Only once in my life have I had a suspected “failure to develop”. But that could have been the famous “grabbed stop by mistake” trick.

It’s definitely less than Kodak recommended stock per square inch. I make up for it with longer development time. Standard time for me is 13:30 (TMAX100/ Tri-X, TMY2) to aim 0.62 CI.

*I mix water to give 8 ounces more than a gallon, each quart bottle holds 34 ounces and I top them off.

I won’t say it’s best but it’s certainly economical. NB23, you definitely process a safe quantity.
 
My whole life I have done 32 rolls per gallon bag of D-76.

That’s four quart bottles a batch*, two runs per bottle at 1:1

Quart tank holds four rolls.

I almost always use it all, even if it takes a few years. If I find a half bottle on the sink shelf after I haven’t been in the darkroom for a while I might throw it out. But if it’s only been a couple weeks I will still use it.

Only once in my life have I had a suspected “failure to develop”. But that could have been the famous “grabbed stop by mistake” trick.

It’s definitely less than Kodak recommended stock per square inch. I make up for it with longer development time. Standard time for me is 13:30 (TMAX100/ Tri-X, TMY2) to aim 0.62 CI.

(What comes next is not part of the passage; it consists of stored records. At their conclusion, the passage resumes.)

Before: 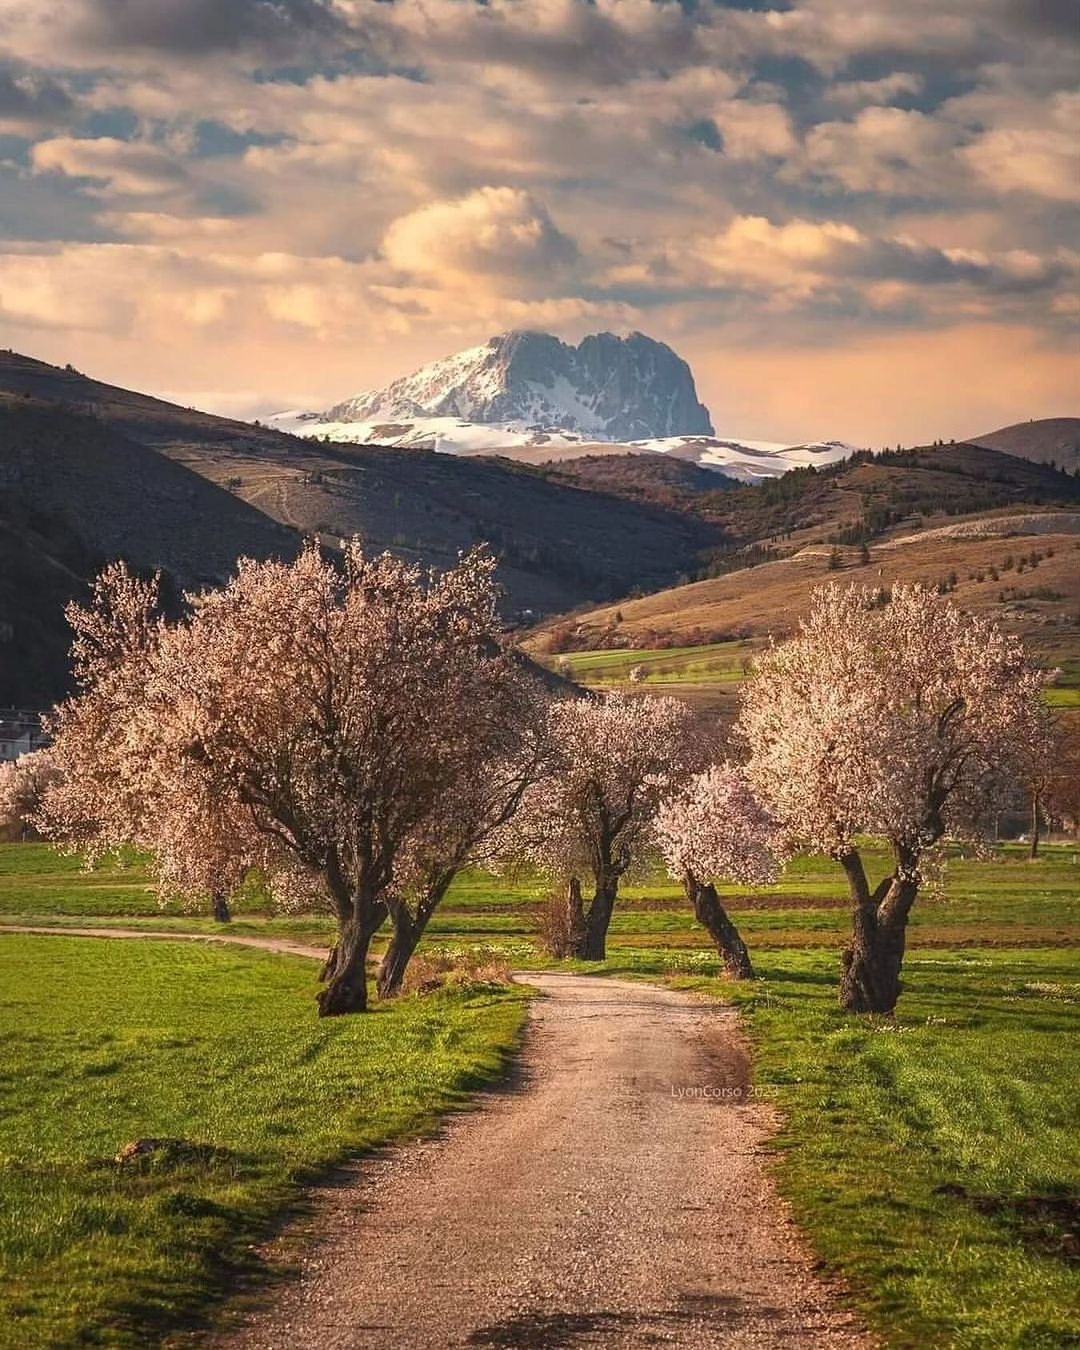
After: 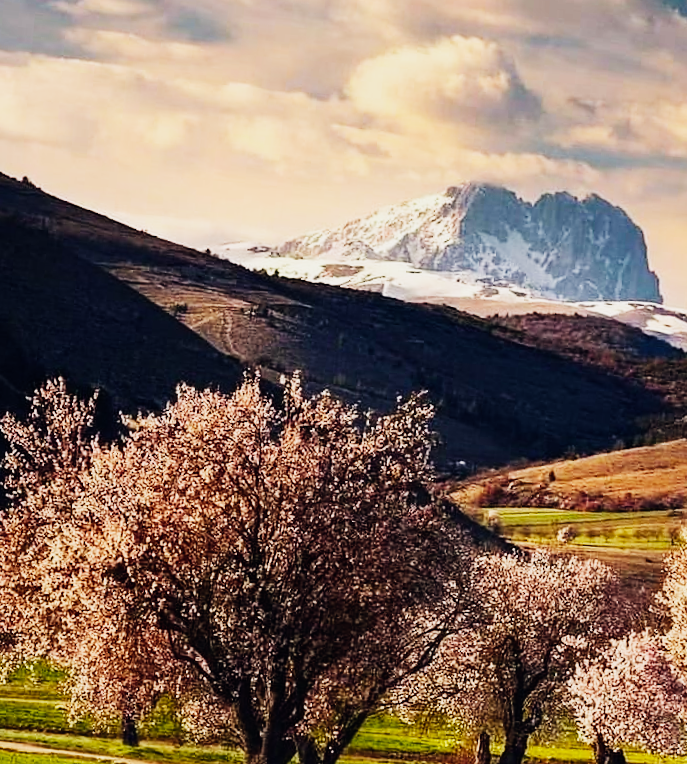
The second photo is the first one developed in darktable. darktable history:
sigmoid: contrast 2, skew -0.2, preserve hue 0%, red attenuation 0.1, red rotation 0.035, green attenuation 0.1, green rotation -0.017, blue attenuation 0.15, blue rotation -0.052, base primaries Rec2020
crop and rotate: angle -4.99°, left 2.122%, top 6.945%, right 27.566%, bottom 30.519%
tone equalizer: -8 EV -0.417 EV, -7 EV -0.389 EV, -6 EV -0.333 EV, -5 EV -0.222 EV, -3 EV 0.222 EV, -2 EV 0.333 EV, -1 EV 0.389 EV, +0 EV 0.417 EV, edges refinement/feathering 500, mask exposure compensation -1.57 EV, preserve details no
color balance rgb: shadows lift › hue 87.51°, highlights gain › chroma 0.68%, highlights gain › hue 55.1°, global offset › chroma 0.13%, global offset › hue 253.66°, linear chroma grading › global chroma 0.5%, perceptual saturation grading › global saturation 16.38%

*I mix water to give 8 ounces more than a gallon, each quart bottle holds 34 ounces and I top them off.

I won’t say it’s best but it’s certainly economical. NB23, you definitely process a safe quantity.

Your "quart" bottles appear to be liter bottles then.
 
Your "quart" bottles appear to be liter bottles then.

Seems that way. That's only about 5% weaker solution, however, and so long as you're consistent it won't cause any problems.